We are a computational genomics group and develop methods and tools to analyze microbial and viral genomic data. All of our code is open source and available on Github. Click on the badges below to learn more about the methods we developed.


A python script for rapid identification of genotype-phenotype associations in large-scale microbial multi-species data.

GitHub Paper

Evolink is a phylogeny-based tool that detects genotypes associated with a phenotype in multi-species datasets by using phylogenetic information to control for population structure, avoiding spurious findings. It outperforms similar tools in accuracy and efficiency.


SuPER

A command-Line tool to identify TRS-B sites in coronavirus genomes.

GitHub Paper

SuPER is used to identify TRS-B sites in coronavirus genomes. SuPER first uses a covariance model derived from Rfam to identify TRS-L via profile-based sequence and structure scoring. Then, SuPER identifies TRS-B sites either by identifying template switching junctions using RNA-seq data or in by identifying sequences preceding genes that are found to be similar to the TRS-L CS sites.


CoV-Dist

A python script to measure the dissimilarity distance between SARS-CoV-2 metagenome samples.

GitHub Paper

CoV-Dist was developed to fill the need for an approach to perform pairwise comparisons of amplicon sequenced SARS-CoV-2 samples. This tool calculates the Yue and Clayton dissimilarity index of SARS-CoV-2 metagenomic samples relative to a reference sequence and outputs a distance matrix that can be used for sample level comparisons and visualization.


PhaseFinder

A command-Line Tool for detection of DNA inversion mediated phase variation in bacterial genomes.

GitHub Paper

PhaseFinder is designed to detect DNA inversion mediated phase variation in bacterial genomes using genomic or metagenomic sequencing data.

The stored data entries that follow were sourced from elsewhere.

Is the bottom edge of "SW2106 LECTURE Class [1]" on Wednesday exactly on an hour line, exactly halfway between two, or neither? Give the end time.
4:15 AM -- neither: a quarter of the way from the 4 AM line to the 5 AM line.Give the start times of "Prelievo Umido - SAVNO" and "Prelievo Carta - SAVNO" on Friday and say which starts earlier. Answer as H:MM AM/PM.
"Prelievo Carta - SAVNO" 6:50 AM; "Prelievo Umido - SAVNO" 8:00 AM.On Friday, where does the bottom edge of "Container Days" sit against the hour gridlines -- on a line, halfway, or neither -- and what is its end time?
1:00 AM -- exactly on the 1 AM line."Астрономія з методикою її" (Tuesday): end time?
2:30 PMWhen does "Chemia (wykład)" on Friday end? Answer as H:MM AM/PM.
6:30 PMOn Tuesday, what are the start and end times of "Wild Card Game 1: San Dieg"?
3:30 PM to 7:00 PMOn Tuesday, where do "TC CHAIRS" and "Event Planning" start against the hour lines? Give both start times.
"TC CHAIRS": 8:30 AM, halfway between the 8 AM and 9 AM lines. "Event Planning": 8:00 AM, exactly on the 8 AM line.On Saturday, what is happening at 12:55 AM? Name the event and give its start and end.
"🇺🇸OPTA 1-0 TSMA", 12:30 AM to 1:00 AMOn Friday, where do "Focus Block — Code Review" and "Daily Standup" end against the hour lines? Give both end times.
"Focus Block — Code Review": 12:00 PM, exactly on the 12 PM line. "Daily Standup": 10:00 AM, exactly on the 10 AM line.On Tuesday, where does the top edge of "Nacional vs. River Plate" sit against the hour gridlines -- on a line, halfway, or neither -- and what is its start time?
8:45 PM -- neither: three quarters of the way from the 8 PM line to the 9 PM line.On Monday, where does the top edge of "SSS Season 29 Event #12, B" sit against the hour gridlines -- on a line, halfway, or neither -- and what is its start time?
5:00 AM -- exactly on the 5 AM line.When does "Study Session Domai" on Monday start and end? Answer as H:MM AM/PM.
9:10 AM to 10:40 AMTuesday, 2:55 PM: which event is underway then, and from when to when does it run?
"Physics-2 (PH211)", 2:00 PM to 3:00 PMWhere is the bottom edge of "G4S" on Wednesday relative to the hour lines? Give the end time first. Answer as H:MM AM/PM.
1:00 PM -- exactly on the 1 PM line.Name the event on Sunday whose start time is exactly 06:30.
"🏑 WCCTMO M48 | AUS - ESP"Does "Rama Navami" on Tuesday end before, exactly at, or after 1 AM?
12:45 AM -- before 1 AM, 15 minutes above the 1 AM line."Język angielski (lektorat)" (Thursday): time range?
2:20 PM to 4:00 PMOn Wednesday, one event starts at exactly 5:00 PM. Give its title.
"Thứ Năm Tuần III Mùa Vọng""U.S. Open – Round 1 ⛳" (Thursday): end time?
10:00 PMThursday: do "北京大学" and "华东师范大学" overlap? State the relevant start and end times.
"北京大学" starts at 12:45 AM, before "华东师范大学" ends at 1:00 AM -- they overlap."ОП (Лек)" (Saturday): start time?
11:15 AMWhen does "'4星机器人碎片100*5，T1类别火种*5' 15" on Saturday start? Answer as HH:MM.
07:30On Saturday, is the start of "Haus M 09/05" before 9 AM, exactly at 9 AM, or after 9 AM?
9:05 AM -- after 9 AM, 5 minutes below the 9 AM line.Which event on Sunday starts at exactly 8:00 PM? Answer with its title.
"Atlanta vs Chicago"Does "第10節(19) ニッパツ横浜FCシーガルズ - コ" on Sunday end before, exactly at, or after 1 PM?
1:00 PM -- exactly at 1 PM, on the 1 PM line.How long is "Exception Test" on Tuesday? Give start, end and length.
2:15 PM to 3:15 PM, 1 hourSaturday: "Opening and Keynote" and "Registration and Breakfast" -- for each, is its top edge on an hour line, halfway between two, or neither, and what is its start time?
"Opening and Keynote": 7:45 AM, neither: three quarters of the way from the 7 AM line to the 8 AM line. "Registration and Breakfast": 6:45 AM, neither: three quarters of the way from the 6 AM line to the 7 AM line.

It works by identifying regions flanked by inverted repeats, mimicking their inversion in silico, and identifying regions where sequencing reads support both orientations.


ImmeDB

A database dedicated to the collection, classification, and annotation of mobile genetic elements (MGEs) from gut microbiome.

Website Paper

ImmeDB (Intestinal microbiome mobile element) is comprised of all MGEs identified with a “deletion-based” method. This novel method allows identifying the exact mobilizable unit of active MGEs. In total 4928 putative MGEs were identified and classified into seven classes: integrative conjugative elements, integrative mobilizable elements, prophages, group II introns, transposons, unclassified genomic islands and unclassified islets.